Productivity growth depends on investment—in physical capital, in human capital, in research and development, and even in things like more effective government institutions. These investments require that we give up consumption in the present in order to be able to consume more in the future. If you skip buying a BMW and invest in a college education instead, your future income will be higher. Similarly, a software company may forgo paying its shareholders a dividend and plow its profits back into the development of a new, better product. The government may collect taxes (depriving us of some current consumption) to fund research in genetics that improves our health in the future. In each case, we spend resources now so that we will become more productive later. When we turn to the macroeconomy—our study of the economy as a whole—one important concern will be whether or not we are investing enough as a nation to continue growing our standard of living.

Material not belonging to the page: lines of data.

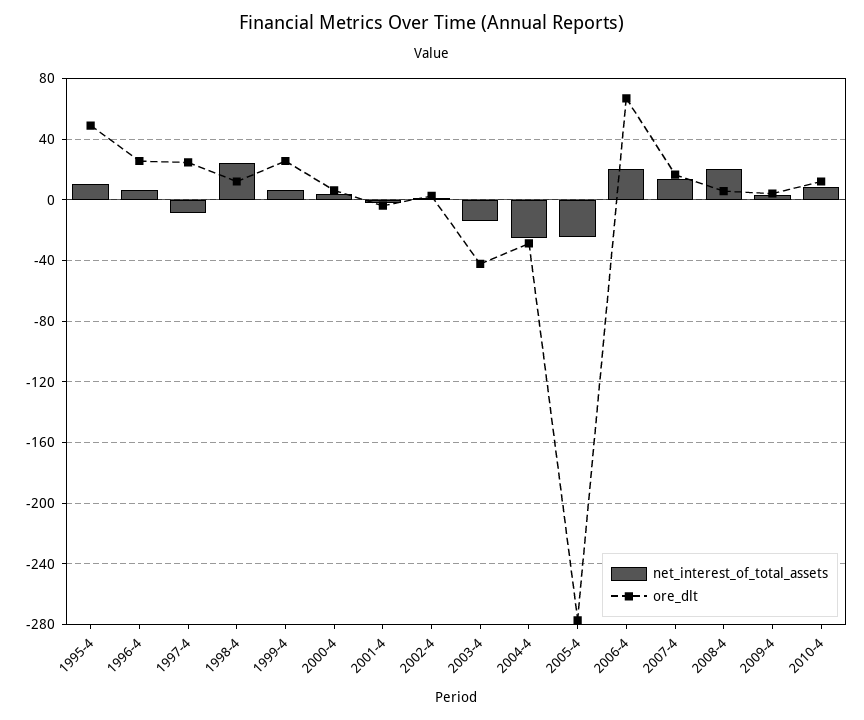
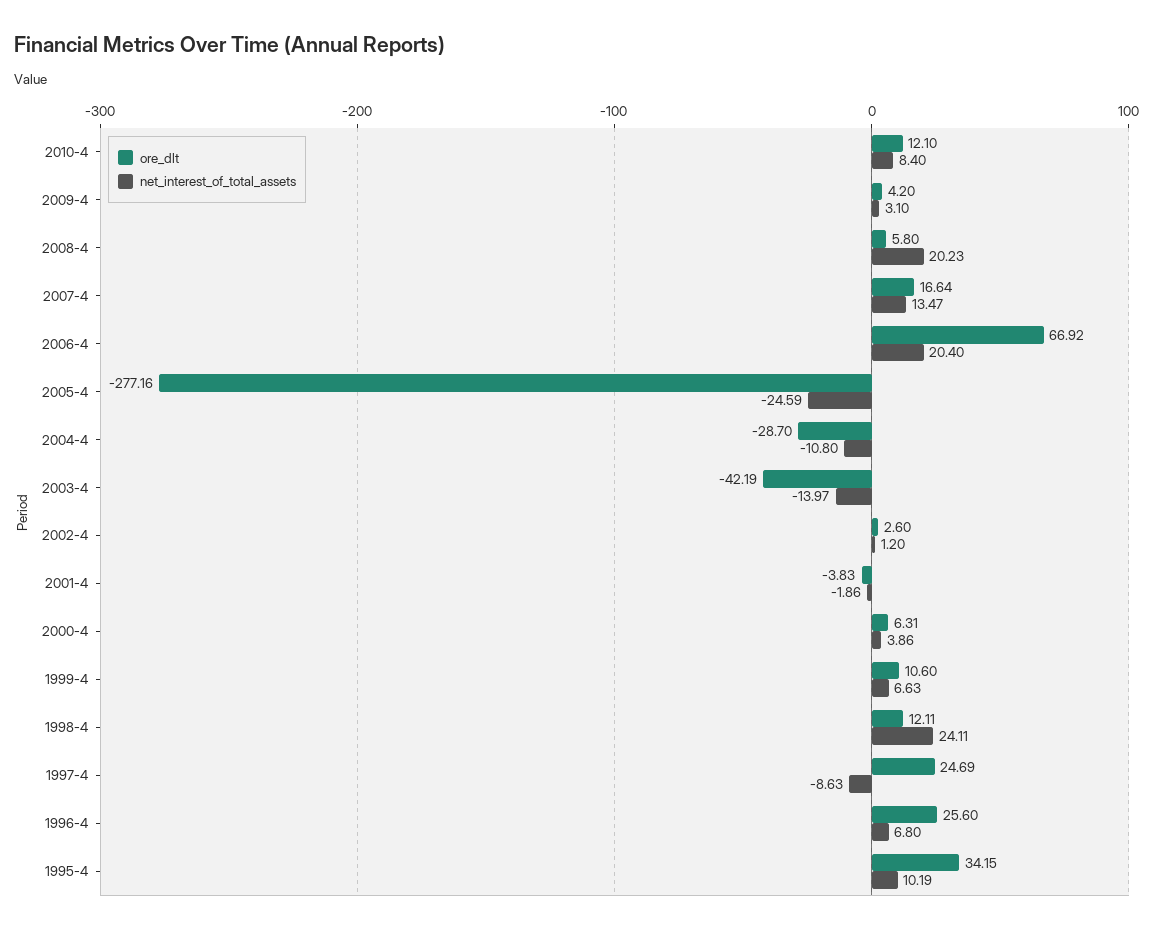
  {
    "net_interest_of_total_assets": {
      "1995-4": 10.19,
      "1996-4": 6.8,
      "1997-4": -8.63,
      "1998-4": 24.11,
      "1999-4": 6.63,
      "2000-4": 3.86,
      "2001-4": -1.86,
      "2002-4": 1.2,
      "2003-4": -13.97,
-     "2004-4": -25,
+     "2004-4": -10.8,
      "2005-4": -24.59,
      "2006-4": 20.4,
      "2007-4": 13.47,
      "2008-4": 20.23,
      "2009-4": 3.1,
      "2010-4": 8.4
    },
    "ore_dlt": {
-     "1995-4": 50,
+     "1995-4": 34.15,
      "1996-4": 25.6,
      "1997-4": 24.69,
      "1998-4": 12.11,
-     "1999-4": 25,
+     "1999-4": 10.6,
      "2000-4": 6.31,
      "2001-4": -3.83,
      "2002-4": 2.6,
      "2003-4": -42.19,
      "2004-4": -28.7,
      "2005-4": -277.16,
      "2006-4": 66.92,
      "2007-4": 16.64,
      "2008-4": 5.8,
      "2009-4": 4.2,
      "2010-4": 12.1
    }
  }

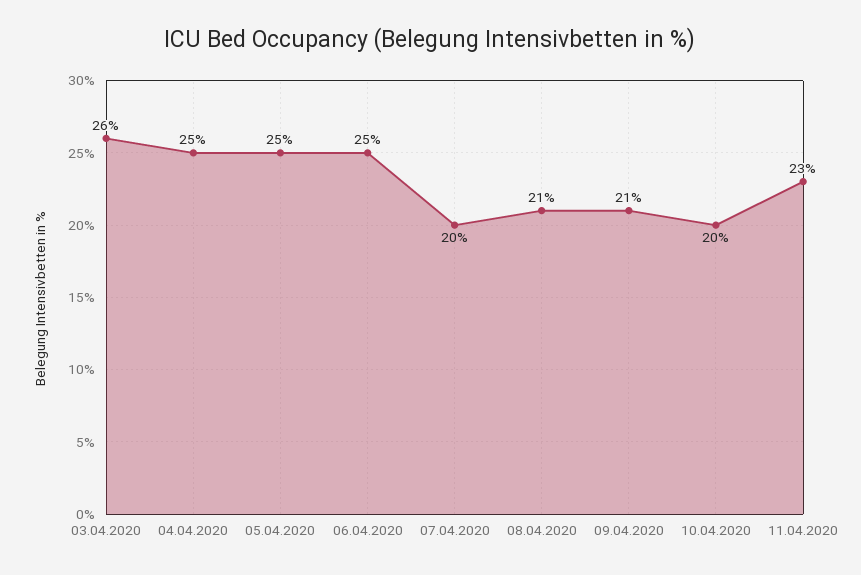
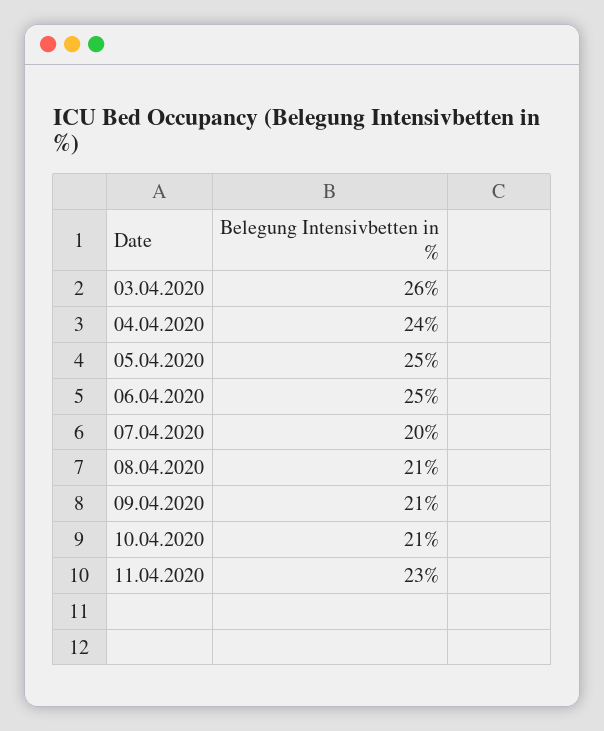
  {
    "03.04.2020": 26,
-   "04.04.2020": 25,
+   "04.04.2020": 24,
    "05.04.2020": 25,
    "06.04.2020": 25,
    "07.04.2020": 20,
    "08.04.2020": 21,
    "09.04.2020": 21,
-   "10.04.2020": 20,
+   "10.04.2020": 21,
    "11.04.2020": 23
  }

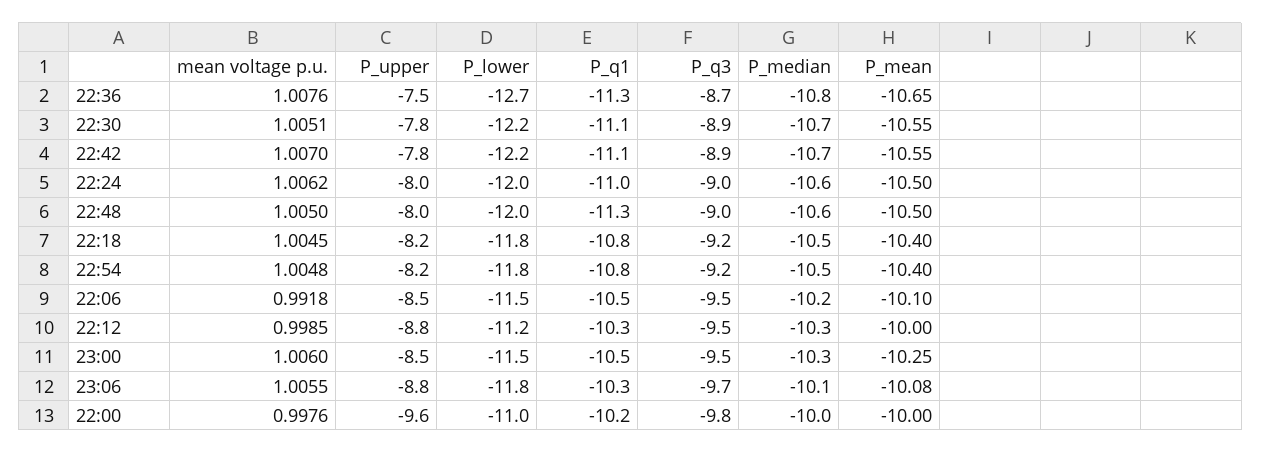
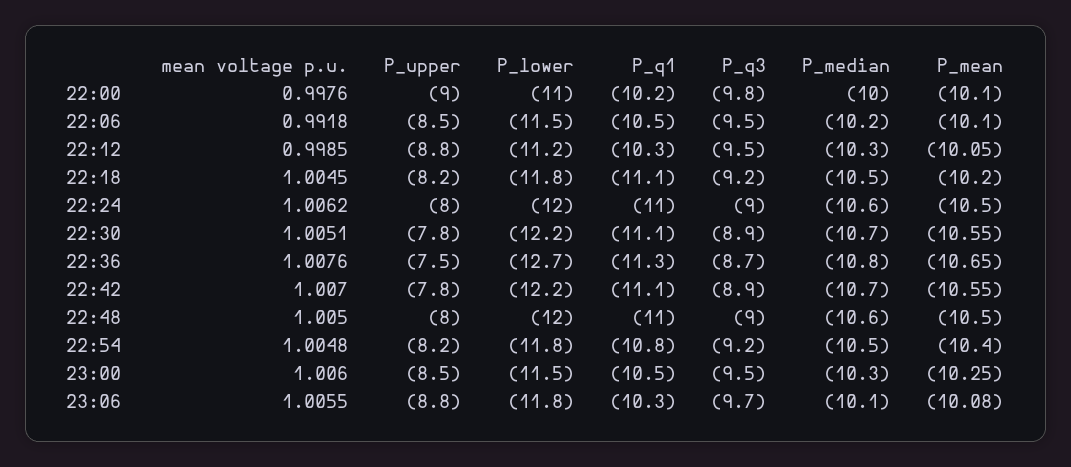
  {
    "mean voltage p.u.": {
      "22:36": 1.0076,
      "22:30": 1.0051,
      "22:42": 1.007,
      "22:24": 1.0062,
      "22:48": 1.005,
      "22:18": 1.0045,
      "22:54": 1.0048,
      "22:06": 0.9918,
      "22:12": 0.9985,
      "23:00": 1.006,
      "23:06": 1.0055,
      "22:00": 0.9976
    },
    "P_upper": {
      "22:36": -7.5,
      "22:30": -7.8,
      "22:42": -7.8,
      "22:24": -8,
      "22:48": -8,
      "22:18": -8.2,
      "22:54": -8.2,
      "22:06": -8.5,
      "22:12": -8.8,
      "23:00": -8.5,
      "23:06": -8.8,
-     "22:00": -9.6
+     "22:00": -9
    },
    "P_lower": {
      "22:36": -12.7,
      "22:30": -12.2,
      "22:42": -12.2,
      "22:24": -12,
      "22:48": -12,
      "22:18": -11.8,
      "22:54": -11.8,
      "22:06": -11.5,
      "22:12": -11.2,
      "23:00": -11.5,
      "23:06": -11.8,
      "22:00": -11
    },
    "P_q1": {
      "22:36": -11.3,
      "22:30": -11.1,
      "22:42": -11.1,
      "22:24": -11,
-     "22:48": -11.3,
+     "22:48": -11,
-     "22:18": -10.8,
+     "22:18": -11.1,
      "22:54": -10.8,
      "22:06": -10.5,
      "22:12": -10.3,
      "23:00": -10.5,
      "23:06": -10.3,
      "22:00": -10.2
    },
    "P_q3": {
      "22:36": -8.7,
      "22:30": -8.9,
      "22:42": -8.9,
      "22:24": -9,
      "22:48": -9,
      "22:18": -9.2,
      "22:54": -9.2,
      "22:06": -9.5,
      "22:12": -9.5,
      "23:00": -9.5,
      "23:06": -9.7,
      "22:00": -9.8
    },
    "P_median": {
      "22:36": -10.8,
      "22:30": -10.7,
      "22:42": -10.7,
      "22:24": -10.6,
      "22:48": -10.6,
      "22:18": -10.5,
      "22:54": -10.5,
      "22:06": -10.2,
      "22:12": -10.3,
      "23:00": -10.3,
      "23:06": -10.1,
      "22:00": -10
    },
    "P_mean": {
      "22:36": -10.65,
      "22:30": -10.55,
      "22:42": -10.55,
      "22:24": -10.5,
      "22:48": -10.5,
-     "22:18": -10.4,
+     "22:18": -10.2,
      "22:54": -10.4,
      "22:06": -10.1,
-     "22:12": -10,
+     "22:12": -10.05,
      "23:00": -10.25,
      "23:06": -10.08,
-     "22:00": -10
+     "22:00": -10.1
    }
  }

Our legal, regulatory, and tax structures also affect productivity growth. High taxes, bad government, poorly defined property rights, or excessive regulation can diminish or eliminate the incentive to make productive investments. Collective farms, for example, are a very bad way to organize agriculture. Social factors, such as discrimination, can profoundly affect productivity. A society that does not educate its women or that denies opportunities to members of a particular race or caste or tribe is leaving a vast resource fallow. Productivity growth also depends a great deal on innovation and technological progress, neither of which is understood perfectly. Why did the Internet explode onto the scene in the mid-1990s rather than the late 1970s? How is it that we have cracked the human genome yet we still do not have a cheap source of clean energy? In short, fostering productivity growth is like raising children: We know what kinds of things are important even if there is no blueprint for raising an Olympic athlete or a Harvard scholar.